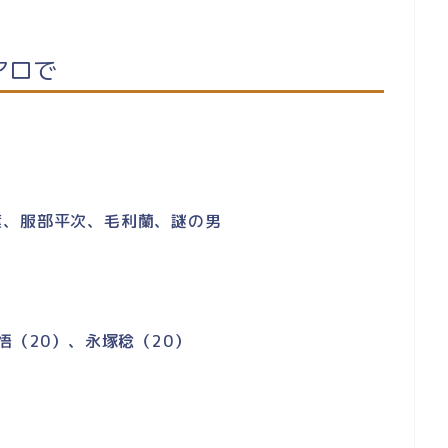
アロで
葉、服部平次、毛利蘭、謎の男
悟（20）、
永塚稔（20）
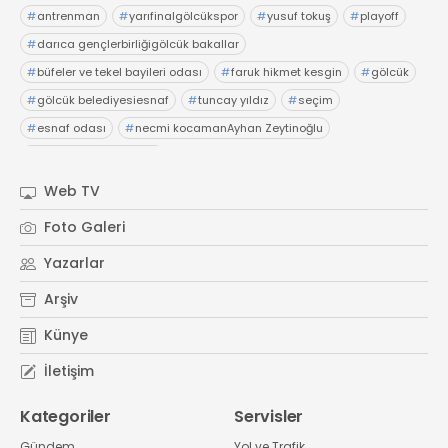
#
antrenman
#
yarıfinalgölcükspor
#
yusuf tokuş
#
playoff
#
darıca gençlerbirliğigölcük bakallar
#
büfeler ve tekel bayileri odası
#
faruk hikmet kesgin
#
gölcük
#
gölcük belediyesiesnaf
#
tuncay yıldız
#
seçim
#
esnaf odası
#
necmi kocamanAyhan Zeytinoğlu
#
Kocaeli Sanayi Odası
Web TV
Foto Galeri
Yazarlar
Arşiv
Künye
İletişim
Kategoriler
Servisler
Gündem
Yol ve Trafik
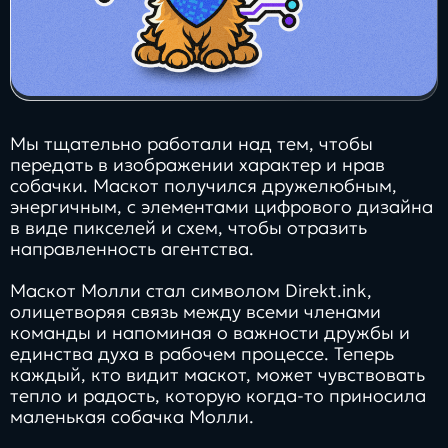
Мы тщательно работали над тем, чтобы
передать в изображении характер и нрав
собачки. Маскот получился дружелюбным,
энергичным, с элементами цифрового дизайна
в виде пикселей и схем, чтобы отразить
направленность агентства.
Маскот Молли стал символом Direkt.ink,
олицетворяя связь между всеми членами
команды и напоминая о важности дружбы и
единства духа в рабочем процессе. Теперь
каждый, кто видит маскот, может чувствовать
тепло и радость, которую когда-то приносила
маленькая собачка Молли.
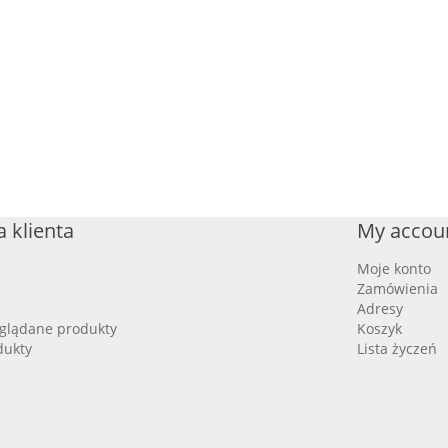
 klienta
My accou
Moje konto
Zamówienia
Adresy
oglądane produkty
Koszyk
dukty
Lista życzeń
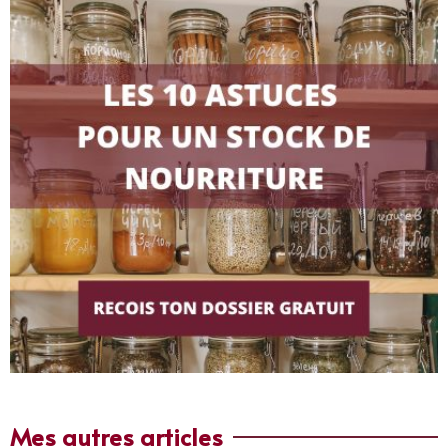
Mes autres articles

...

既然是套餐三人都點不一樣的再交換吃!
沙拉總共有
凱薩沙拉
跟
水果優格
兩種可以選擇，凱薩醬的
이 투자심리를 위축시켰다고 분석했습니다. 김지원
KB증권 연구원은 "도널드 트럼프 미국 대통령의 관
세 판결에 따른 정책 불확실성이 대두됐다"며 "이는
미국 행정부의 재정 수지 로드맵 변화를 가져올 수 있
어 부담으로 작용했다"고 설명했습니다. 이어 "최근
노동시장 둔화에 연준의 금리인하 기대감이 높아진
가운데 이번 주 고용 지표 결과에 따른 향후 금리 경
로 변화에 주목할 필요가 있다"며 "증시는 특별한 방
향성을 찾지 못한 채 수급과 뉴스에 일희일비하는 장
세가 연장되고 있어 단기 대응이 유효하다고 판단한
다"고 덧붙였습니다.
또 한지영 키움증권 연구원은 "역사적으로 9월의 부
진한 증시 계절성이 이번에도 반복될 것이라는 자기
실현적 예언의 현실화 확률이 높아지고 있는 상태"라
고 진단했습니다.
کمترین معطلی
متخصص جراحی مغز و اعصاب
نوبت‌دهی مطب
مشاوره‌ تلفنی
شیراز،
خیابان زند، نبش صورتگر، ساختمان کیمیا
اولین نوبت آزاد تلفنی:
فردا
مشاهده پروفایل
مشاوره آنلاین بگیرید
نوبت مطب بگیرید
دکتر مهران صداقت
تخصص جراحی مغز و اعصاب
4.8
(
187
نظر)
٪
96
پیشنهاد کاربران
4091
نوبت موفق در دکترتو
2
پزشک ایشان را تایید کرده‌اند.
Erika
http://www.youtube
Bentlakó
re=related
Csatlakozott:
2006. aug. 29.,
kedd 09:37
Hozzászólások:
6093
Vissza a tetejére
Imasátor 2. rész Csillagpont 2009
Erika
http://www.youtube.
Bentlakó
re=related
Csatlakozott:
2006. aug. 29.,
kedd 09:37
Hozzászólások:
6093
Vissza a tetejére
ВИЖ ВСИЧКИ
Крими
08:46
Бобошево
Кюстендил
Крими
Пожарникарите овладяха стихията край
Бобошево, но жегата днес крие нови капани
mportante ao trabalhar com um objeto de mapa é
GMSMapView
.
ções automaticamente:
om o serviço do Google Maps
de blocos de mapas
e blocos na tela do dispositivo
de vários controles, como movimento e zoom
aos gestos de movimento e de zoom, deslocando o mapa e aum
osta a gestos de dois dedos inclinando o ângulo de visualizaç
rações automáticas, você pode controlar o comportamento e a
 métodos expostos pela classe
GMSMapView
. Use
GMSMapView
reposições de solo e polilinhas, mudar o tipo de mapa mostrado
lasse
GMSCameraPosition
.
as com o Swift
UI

---

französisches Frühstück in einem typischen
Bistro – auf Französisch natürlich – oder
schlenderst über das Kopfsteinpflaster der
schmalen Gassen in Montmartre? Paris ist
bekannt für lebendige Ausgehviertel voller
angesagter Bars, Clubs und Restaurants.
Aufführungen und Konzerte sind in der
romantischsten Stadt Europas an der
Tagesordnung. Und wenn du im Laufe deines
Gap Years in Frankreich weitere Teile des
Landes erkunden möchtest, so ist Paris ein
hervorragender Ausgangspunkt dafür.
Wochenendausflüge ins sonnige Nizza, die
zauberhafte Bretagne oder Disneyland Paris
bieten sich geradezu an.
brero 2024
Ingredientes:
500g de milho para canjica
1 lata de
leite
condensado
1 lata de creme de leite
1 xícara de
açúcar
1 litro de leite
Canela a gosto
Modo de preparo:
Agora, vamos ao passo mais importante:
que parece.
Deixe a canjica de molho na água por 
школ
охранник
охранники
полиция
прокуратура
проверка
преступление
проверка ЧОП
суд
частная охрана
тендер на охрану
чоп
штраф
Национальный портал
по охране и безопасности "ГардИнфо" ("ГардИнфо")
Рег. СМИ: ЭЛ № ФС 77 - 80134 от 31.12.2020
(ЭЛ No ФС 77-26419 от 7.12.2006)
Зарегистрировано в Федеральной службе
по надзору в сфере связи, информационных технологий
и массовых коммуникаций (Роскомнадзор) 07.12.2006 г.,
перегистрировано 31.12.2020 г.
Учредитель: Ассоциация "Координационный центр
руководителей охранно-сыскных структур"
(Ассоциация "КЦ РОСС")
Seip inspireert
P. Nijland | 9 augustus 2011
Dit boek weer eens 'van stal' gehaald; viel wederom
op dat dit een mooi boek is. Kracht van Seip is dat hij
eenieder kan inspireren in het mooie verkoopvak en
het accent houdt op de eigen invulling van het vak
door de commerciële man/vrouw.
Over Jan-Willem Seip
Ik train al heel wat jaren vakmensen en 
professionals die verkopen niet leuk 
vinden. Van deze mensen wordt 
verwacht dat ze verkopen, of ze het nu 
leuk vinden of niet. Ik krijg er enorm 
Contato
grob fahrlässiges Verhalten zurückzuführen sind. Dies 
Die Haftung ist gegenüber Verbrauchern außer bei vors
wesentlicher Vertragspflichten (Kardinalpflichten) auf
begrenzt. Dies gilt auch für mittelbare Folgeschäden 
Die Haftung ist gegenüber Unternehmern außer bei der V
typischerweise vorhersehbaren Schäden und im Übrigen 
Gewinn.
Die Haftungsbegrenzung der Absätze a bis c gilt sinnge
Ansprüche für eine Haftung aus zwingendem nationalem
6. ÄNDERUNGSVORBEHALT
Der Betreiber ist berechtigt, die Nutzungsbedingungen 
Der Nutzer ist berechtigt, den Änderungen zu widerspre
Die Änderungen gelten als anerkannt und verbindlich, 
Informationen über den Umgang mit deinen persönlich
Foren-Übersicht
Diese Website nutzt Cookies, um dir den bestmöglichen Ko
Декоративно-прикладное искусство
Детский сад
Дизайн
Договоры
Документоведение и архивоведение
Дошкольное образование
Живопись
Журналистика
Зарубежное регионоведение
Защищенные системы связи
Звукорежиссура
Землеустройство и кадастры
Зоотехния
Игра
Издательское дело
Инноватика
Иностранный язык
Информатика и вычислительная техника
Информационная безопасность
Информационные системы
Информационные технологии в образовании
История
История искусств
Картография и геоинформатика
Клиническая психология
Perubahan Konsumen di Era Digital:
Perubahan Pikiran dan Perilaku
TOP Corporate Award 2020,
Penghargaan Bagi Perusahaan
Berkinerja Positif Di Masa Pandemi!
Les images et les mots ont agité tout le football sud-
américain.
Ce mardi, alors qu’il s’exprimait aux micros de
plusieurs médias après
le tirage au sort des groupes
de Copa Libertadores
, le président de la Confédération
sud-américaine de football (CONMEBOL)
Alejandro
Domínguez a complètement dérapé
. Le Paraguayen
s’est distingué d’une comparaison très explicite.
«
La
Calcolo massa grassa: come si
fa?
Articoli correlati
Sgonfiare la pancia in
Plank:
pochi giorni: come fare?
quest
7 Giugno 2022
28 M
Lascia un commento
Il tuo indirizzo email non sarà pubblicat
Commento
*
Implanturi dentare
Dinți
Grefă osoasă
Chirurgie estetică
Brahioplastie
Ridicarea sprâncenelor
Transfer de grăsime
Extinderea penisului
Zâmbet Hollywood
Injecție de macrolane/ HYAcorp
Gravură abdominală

EXERCISE OBJECTIVE — Pick out every line in the records above that contains the string "leite" and copy each one. Matches must have the same letter case.

EXERCISE RESPONSE —
leite
1 lata de creme de leite
1 litro de leite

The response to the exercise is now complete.